Dipak Misra, the former Chief Justice of India, was being controlled from outside, says Kurian Joseph, who retired on Friday from the top court, according to media reports.
Misra was allocating cases to judges with a political bias, Joseph said while defending his decision to address a press conference in January along with fellow judges Jasti Chelameswar, Ranjan Gogoi and Madan B Lokur.
Gogoi is the present Chief Justice of India and Justice Lokur is still in office. Chelameswar retired in June and Misra retired on October 1.
The judges' press conference held in the wake of a petition seeking a probe into the alleged suspicious death of judicial officer BH Loya had become highly controversial. The case had been assigned to a bench headed by comparatively junior Justice Arun Mishra. Loya died on December 1, 2014, after he had set December 15 date for judgement on the Sohrabuddin Sheikh murder case allegedly involving Bharatiya Janata Party president Amit Shah.
Joseph told a television channel that the Supreme Court was not headed in the right direction under former Misra, provoking the January 12, a first in the nation's history. He added that unless Supreme Court was preserved, democracy would not survive. He alleged that under Misra there was faulty "assignment of cases" and sensitive cases went junior judges.

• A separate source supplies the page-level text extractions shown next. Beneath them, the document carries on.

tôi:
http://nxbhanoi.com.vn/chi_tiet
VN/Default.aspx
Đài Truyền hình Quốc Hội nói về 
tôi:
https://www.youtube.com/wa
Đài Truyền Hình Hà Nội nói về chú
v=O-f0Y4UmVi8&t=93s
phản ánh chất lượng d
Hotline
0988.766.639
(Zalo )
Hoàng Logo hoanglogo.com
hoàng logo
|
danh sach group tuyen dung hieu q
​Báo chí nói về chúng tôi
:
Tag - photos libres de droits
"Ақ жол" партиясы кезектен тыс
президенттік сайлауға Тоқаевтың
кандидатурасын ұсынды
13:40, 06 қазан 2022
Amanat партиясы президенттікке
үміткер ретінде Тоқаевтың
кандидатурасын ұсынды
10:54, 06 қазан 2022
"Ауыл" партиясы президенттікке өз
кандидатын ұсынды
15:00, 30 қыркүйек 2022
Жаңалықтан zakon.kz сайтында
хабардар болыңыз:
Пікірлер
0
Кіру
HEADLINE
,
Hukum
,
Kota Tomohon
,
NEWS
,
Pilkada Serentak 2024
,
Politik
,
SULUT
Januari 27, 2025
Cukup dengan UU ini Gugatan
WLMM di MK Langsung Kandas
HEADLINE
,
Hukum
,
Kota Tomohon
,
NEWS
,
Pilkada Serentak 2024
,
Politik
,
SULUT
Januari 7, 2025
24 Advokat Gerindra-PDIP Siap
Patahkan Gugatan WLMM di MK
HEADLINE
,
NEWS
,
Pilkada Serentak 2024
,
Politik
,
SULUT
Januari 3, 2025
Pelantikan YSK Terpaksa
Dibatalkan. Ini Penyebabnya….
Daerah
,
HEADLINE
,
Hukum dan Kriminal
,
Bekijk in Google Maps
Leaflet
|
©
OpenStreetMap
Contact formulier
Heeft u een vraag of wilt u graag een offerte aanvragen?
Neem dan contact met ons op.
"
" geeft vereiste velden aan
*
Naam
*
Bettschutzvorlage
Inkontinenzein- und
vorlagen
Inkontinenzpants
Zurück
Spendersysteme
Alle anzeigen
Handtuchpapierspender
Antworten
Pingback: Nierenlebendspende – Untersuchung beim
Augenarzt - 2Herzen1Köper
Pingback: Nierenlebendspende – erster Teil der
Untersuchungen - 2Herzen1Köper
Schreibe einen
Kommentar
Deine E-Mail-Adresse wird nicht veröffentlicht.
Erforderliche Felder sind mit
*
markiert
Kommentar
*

Joseph told journalists he had no regrets regarding the press conference. Joseph was the third senior-most judge of the Supreme Court when he retired on Friday after five-and-a-half-years in the top court.
He and his fellow judges felt that there were several instances of external influences on the working of the top court, especially those relating to the allocation of cases to benches headed by select judges and appointment of judges in the apex court and high courts, he told The Times of India.

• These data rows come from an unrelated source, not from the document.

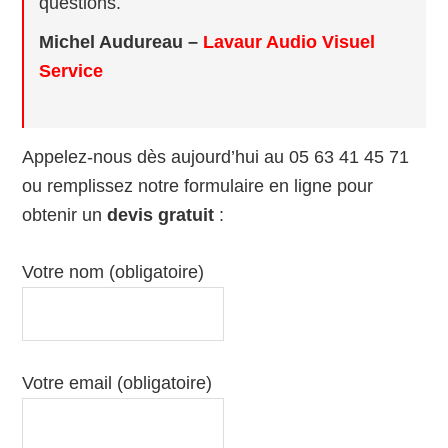
questions.
Michel Audureau –
Lavaur Audio Visuel
Service
Appelez-nous dès aujourd’hui au 05 63 41 45 71
ou remplissez notre formulaire en ligne pour
obtenir un
devis gratuit
:
Votre nom (obligatoire)
Votre email (obligatoire)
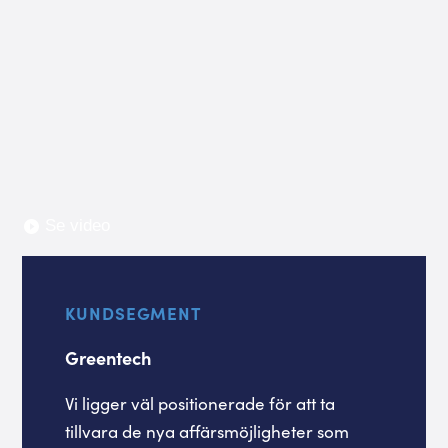
Se video
KUNDSEGMENT
Greentech
Vi ligger väl positionerade för att ta
tillvara de nya affärsmöjligheter som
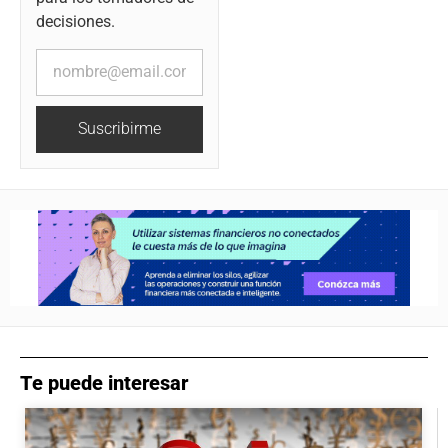
decisiones.
Suscribirme
Te puede interesar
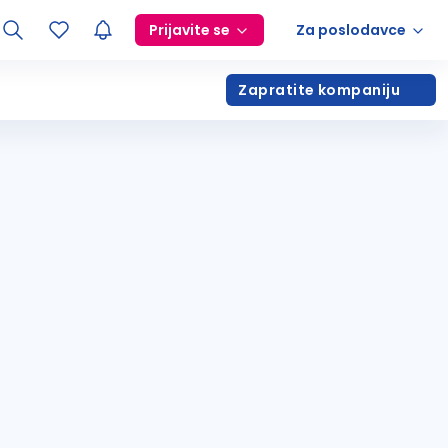
Prijavite se
Za poslodavce
Zapratite kompaniju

Joseph said the four judges met Misra and also wrote to him regarding the independence of the Supreme Court. They decided to go to press after all attempts failed.
"We pointed that the Supreme Court was not going in right direction. We brought to the notice of the then chief justice many things. Since there was no result, we thought there was no other option but to bring it to the notice of the nation," a news agency quoted Joseph as saying.
"There was one other reason. My position has always been that there are two watchdogs, one of which is the media. We came out to let there be an awareness that we have done our best and that despite the barking the master was in deep slumber. So we decided to bite," he added, expressing no regrets about conducting the controversial briefing.